Document section:
---+---
Comment 16 Michael Hirmke 2022-10-29 09:39:00 UTC
(In reply to Dirk Mueller from comment #14)
> Michael, please reopen if there is still an issue for you. the new package
> has landed in factory.

After installing openSUSE Tumbleweed 20221027 I get:


/usr/sbin/irqbalance[1221]: thermal: socket bind failed.
/usr/sbin/irqbalance[1221]: Failed to initialize thermal events.
systemd[1]: irqbalance.service: Deactivated successfully.

Is that the expected behaviour?
Comment 17 Dirk Mueller 2022-11-10 08:32:29 UTC
the "deactivated successfully" means that the service exited with exit code 0. which means it is no longer coredumping, which was the issue in this bugreport. 

there are valid reasons where irqbalance thinks it has nothing to do, so the deactivation is not necessarily a problem. if it is new behavior then it is worth a separate bugreport for investigation.
Comment 18 Michael Hirmke 2022-11-10 20:54:42 UTC
(In reply to Dirk Mueller from comment #17)
> the "deactivated successfully" means that the service exited with exit code
> 0. which means it is no longer coredumping, which was the issue in this
> bugreport. 
> 
> there are valid reasons where irqbalance thinks it has nothing to do, so the
> deactivation is not necessarily a problem. if it is new behavior then it is
> worth a separate bugreport for investigation.

https://bugzilla.suse.com/show_bug.cgi?id=1205308
---+---
Transcribed page contents
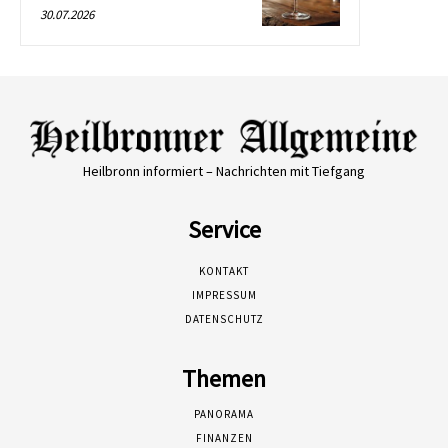
30.07.2026
Heilbronn informiert – Nachrichten mit Tiefgang
Service
KONTAKT
IMPRESSUM
DATENSCHUTZ
Themen
PANORAMA
FINANZEN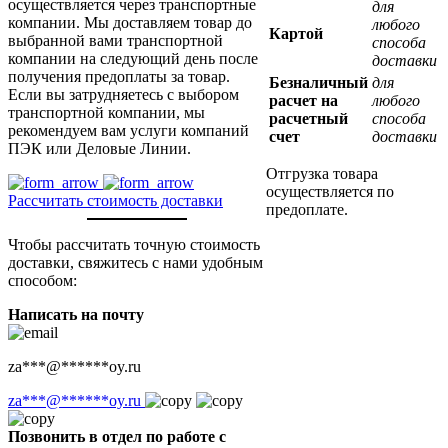
осуществляется через транспортные
для
компании. Мы доставляем товар до
любого
Картой
выбранной вами транспортной
способа
компании на следующий день после
доставки
получения предоплаты за товар.
Безналичный
для
Если вы затрудняетесь с выбором
расчет на
любого
транспортной компании, мы
расчетный
способа
рекомендуем вам услуги компаний
счет
доставки
ПЭК или Деловые Линии.
Отгрузка товара
осуществляется по
Рассчитать стоимость доставки
предоплате.
Чтобы рассчитать точную стоимость
доставки, свяжитесь с нами удобным
способом:
Написать на почту
za
***
@
******
oy.ru
za
***
@
******
oy.ru
Позвонить в отдел по работе с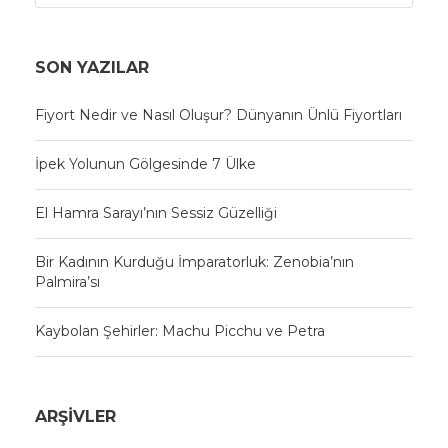
SON YAZILAR
Fiyort Nedir ve Nasıl Oluşur? Dünyanın Ünlü Fiyortları
İpek Yolunun Gölgesinde 7 Ülke
El Hamra Sarayı’nın Sessiz Güzelliği
Bir Kadının Kurduğu İmparatorluk: Zenobia’nın
Palmira’sı
Kaybolan Şehirler: Machu Picchu ve Petra
ARŞIVLER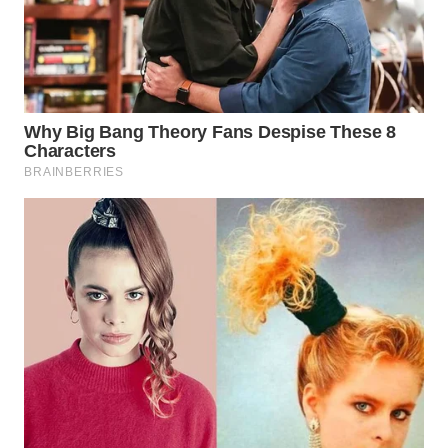
TAPANULI
TENGAH
WN DELI
SERDANG
WN
TEBING
TINGGI
WN
PAKPAK
WN
KARAWANG
WN
BEKASI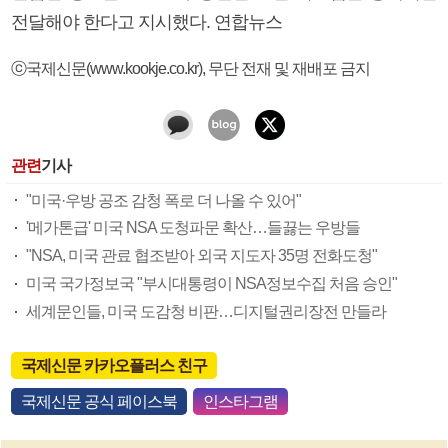
전달해야 한다고 지시했다. 연합뉴스
ⓒ국제신문(www.kookje.co.kr), 무단 전재 및 재배포 금지
관련
기사
"미국·우방 공조 감청 폭로 더 나올 수 있어"
'메가톤급' 미국 NSA 도청파문 확산…들끓는 우방들
"NSA, 미국 관료 협조받아 외국 지도자 35명 전화도청"
미국 국가정보국 "부시대통령이 NSA정보수집 처음 승인"
세계문인들, 미국 도감청 비판…디지털권리장전 만들라
국제신문 카카오플러스 친구
국제신문 공식 페이스북
인스타그램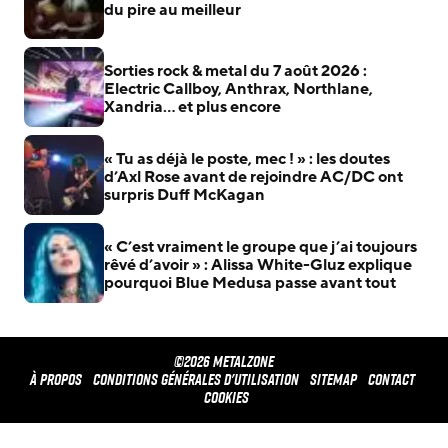
du pire au meilleur
Sorties rock & metal du 7 août 2026 :
Electric Callboy, Anthrax, Northlane,
Xandria… et plus encore
« Tu as déjà le poste, mec ! » : les doutes
d’Axl Rose avant de rejoindre AC/DC ont
surpris Duff McKagan
« C’est vraiment le groupe que j’ai toujours
rêvé d’avoir » : Alissa White-Gluz explique
pourquoi Blue Medusa passe avant tout
©2026 METALZONE
À propos
Conditions générales d'utilisation
Sitemap
Contact
Cookies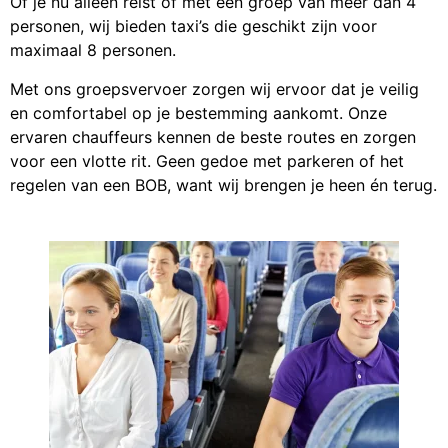
Of je nu alleen reist of met een groep van meer dan 4
personen, wij bieden taxi’s die geschikt zijn voor
maximaal 8 personen.
Met ons groepsvervoer zorgen wij ervoor dat je veilig
en comfortabel op je bestemming aankomt. Onze
ervaren chauffeurs kennen de beste routes en zorgen
voor een vlotte rit. Geen gedoe met parkeren of het
regelen van een BOB, want wij brengen je heen én terug.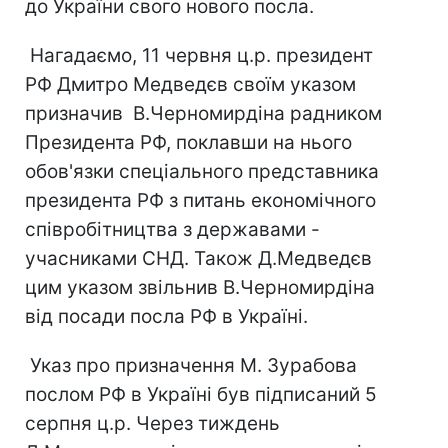
до України свого нового посла.
Нагадаємо, 11 червня ц.р. президент
РФ Дмитро Медведєв своїм указом
призначив В.Черномирдіна радником
Президента РФ, поклавши на нього
обов'язки спеціального представника
президента РФ з питань економічного
співробітництва з державами -
учасниками СНД. Також Д.Медведєв
цим указом звільнив В.Черномирдіна
від посади посла РФ в Україні.
Указ про призначення М. Зурабова
послом РФ в Україні був підписаний 5
серпня ц.р. Через тиждень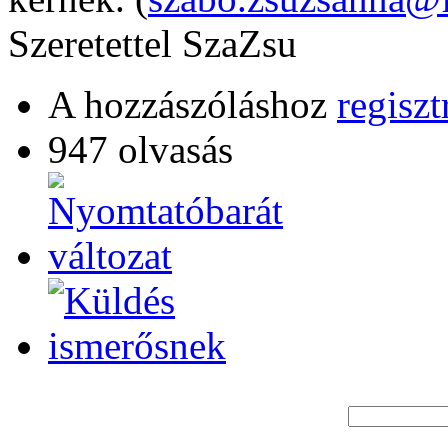
Szeretettel SzaZsu
A hozzászóláshoz
regiszt
947 olvasás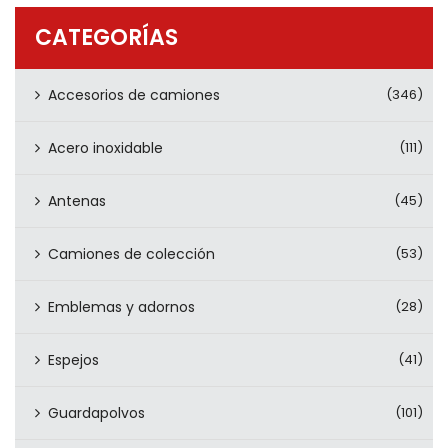
PRODUCTOS
CATEGORÍAS
CONTÁCTENOS
Accesorios de camiones
(346)
Acero inoxidable
(111)
Antenas
(45)
Camiones de colección
(53)
Emblemas y adornos
(28)
Espejos
(41)
Guardapolvos
(101)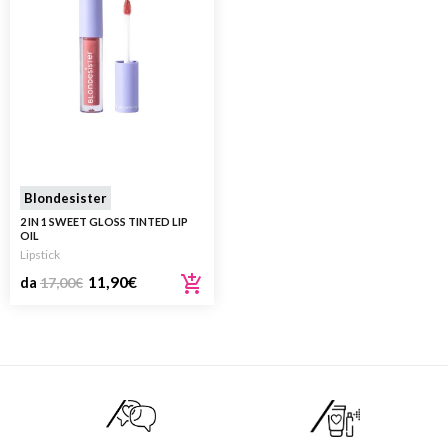
Blondesister
2 IN 1 SWEET GLOSS TINTED LIP
OIL
Lipstick
11,90
€
da
17,00
€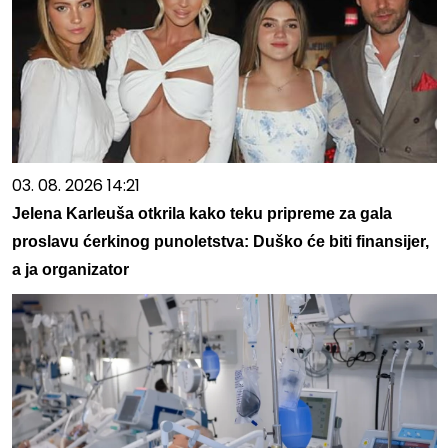
03. 08. 2026 14:21
Jelena Karleuša otkrila kako teku pripreme za gala
proslavu ćerkinog punoletstva: Duško će biti finansijer,
a ja organizator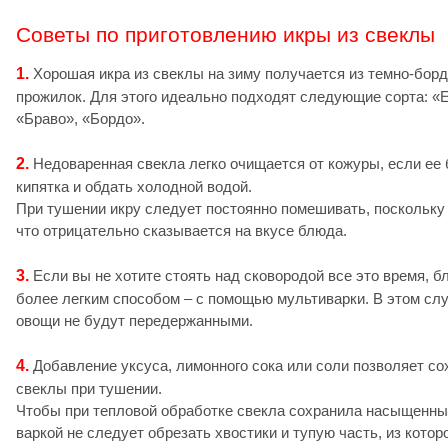
Советы по приготовлению икры из свеклы
1.
Хорошая икра из свеклы на зиму получается из темно-бор
прожилок. Для этого идеально подходят следующие сорта: «Е
«Браво», «Бордо».
2.
Недоваренная свекла легко очищается от кожуры, если ее 
кипятка и обдать холодной водой.
При тушении икру следует постоянно помешивать, поскольку 
что отрицательно сказывается на вкусе блюда.
3.
Если вы не хотите стоять над сковородой все это время, 
более легким способом – с помощью мультиварки. В этом слу
овощи не будут передержанными.
4.
Добавление уксуса, лимонного сока или соли позволяет с
свеклы при тушении.
Чтобы при тепловой обработке свекла сохранила насыщенны
варкой не следует обрезать хвостики и тупую часть, из котор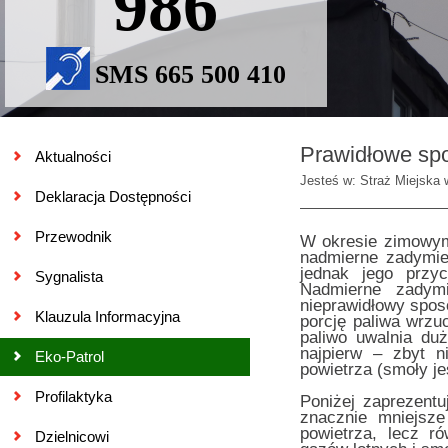
986
SMS 665 500 410
Prawidłowe spo
Aktualności
Jesteś w: Straż Miejska 
Deklaracja Dostępności
Przewodnik
W okresie zimowym
nadmierne zadymie
jednak jego przy
Sygnalista
Nadmierne zadym
nieprawidłowy spos
Klauzula Informacyjna
porcję paliwa wrzu
paliwo uwalnia du
najpierw – zbyt n
Eko-Patrol
powietrza (smoły je
Profilaktyka
Poniżej zaprezentu
znacznie mniejsze
powietrza, lecz r
Dzielnicowi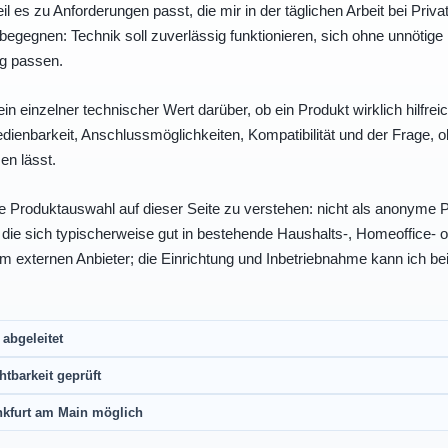
eil es zu Anforderungen passt, die mir in der täglichen Arbeit bei Pri
egegnen: Technik soll zuverlässig funktionieren, sich ohne unnötig
ng passen.
ein einzelner technischer Wert darüber, ob ein Produkt wirklich hilfreic
enbarkeit, Anschlussmöglichkeiten, Kompatibilität und der Frage, o
en lässt.
e Produktauswahl auf dieser Seite zu verstehen: nicht als anonyme Pr
, die sich typischerweise gut in bestehende Haushalts-, Homeoffice
eim externen Anbieter; die Einrichtung und Inbetriebnahme kann ich bei
abgeleitet
htbarkeit geprüft
nkfurt am Main möglich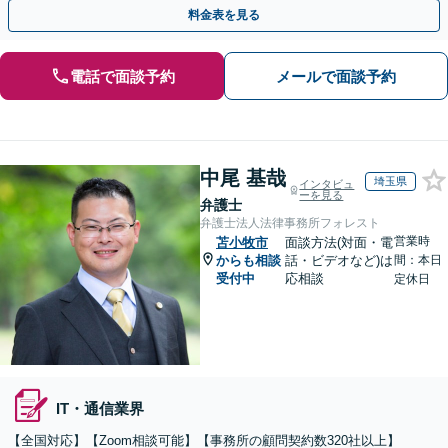
を含め総合的アドバイス」顧問契約／WEB面談／夜間相談
料金表を見る
電話で面談予約
メールで面談予約
中尾 基哉
埼玉県
インタビュ
ーを見る
弁護士
弁護士法人法律事務所フォレスト
営業時
苫小牧市
面談方法(対面・電
からも相談
話・ビデオなど)は
間：本日
受付中
応相談
定休日
IT・通信業界
【全国対応】【Zoom相談可能】【事務所の顧問契約数320社以上】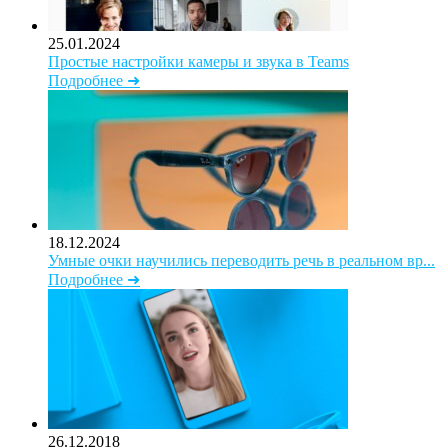
25.01.2024
Простые настройки камеры и звука в Teams
Подробнее ➜
18.12.2024
Умные очки научились переводить речь в реальном вр...
Подробнее ➜
26.12.2018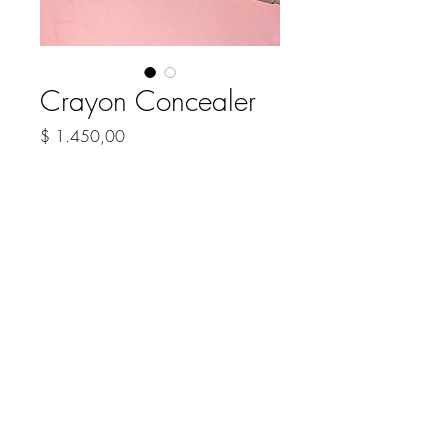
Crayon Concealer
Precio
$ 1.450,00
COLOR
*
Cantidad
*
Agregar al carrito
Correctores en formato crayon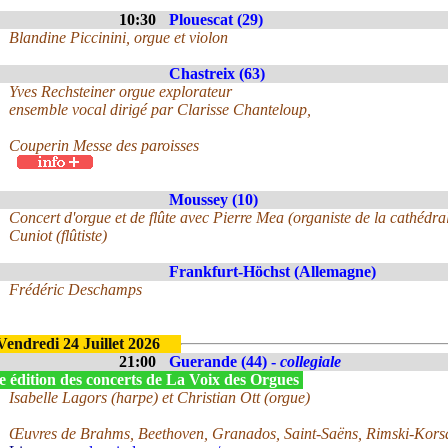
10:30
Plouescat (29)
Blandine Piccinini, orgue et violon
Chastreix (63)
Yves Rechsteiner orgue explorateur
ensemble vocal dirigé par Clarisse Chanteloup,
Couperin Messe des paroisses
Moussey (10)
Concert d'orgue et de flûte avec Pierre Mea (organiste de la cathédr
Cuniot (flûtiste)
Frankfurt-Höchst (Allemagne)
Frédéric Deschamps
Vendredi 24 Juillet 2026
21:00
Guerande (44) -
collegiale
e édition des concerts de La Voix des Orgues
Isabelle Lagors (harpe) et Christian Ott (orgue)
Œuvres de Brahms, Beethoven, Granados, Saint-Saëns, Rimski-Kors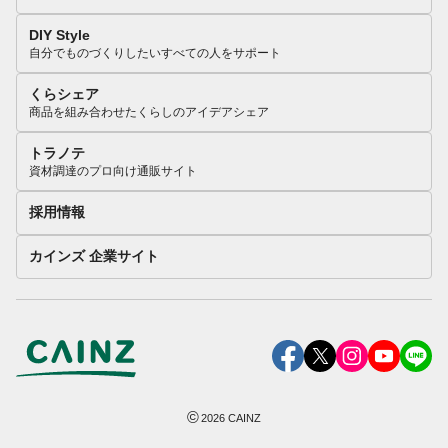
DIY Style
自分でものづくりしたいすべての人をサポート
くらシェア
商品を組み合わせたくらしのアイデアシェア
トラノテ
資材調達のプロ向け通販サイト
採用情報
カインズ 企業サイト
©
2026
CAINZ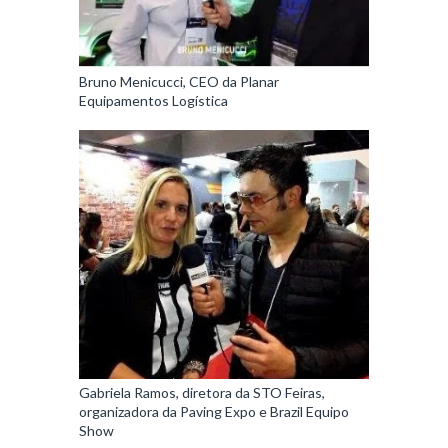
Bruno Menicucci, CEO da Planar
Equipamentos Logística
Gabriela Ramos, diretora da STO Feiras,
organizadora da Paving Expo e Brazil Equipo
Show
---+---
Job: In the irqbalance bug thread, what does the message "deactivated successfully" mean?

Task answer: It means the service exited with exit code 0.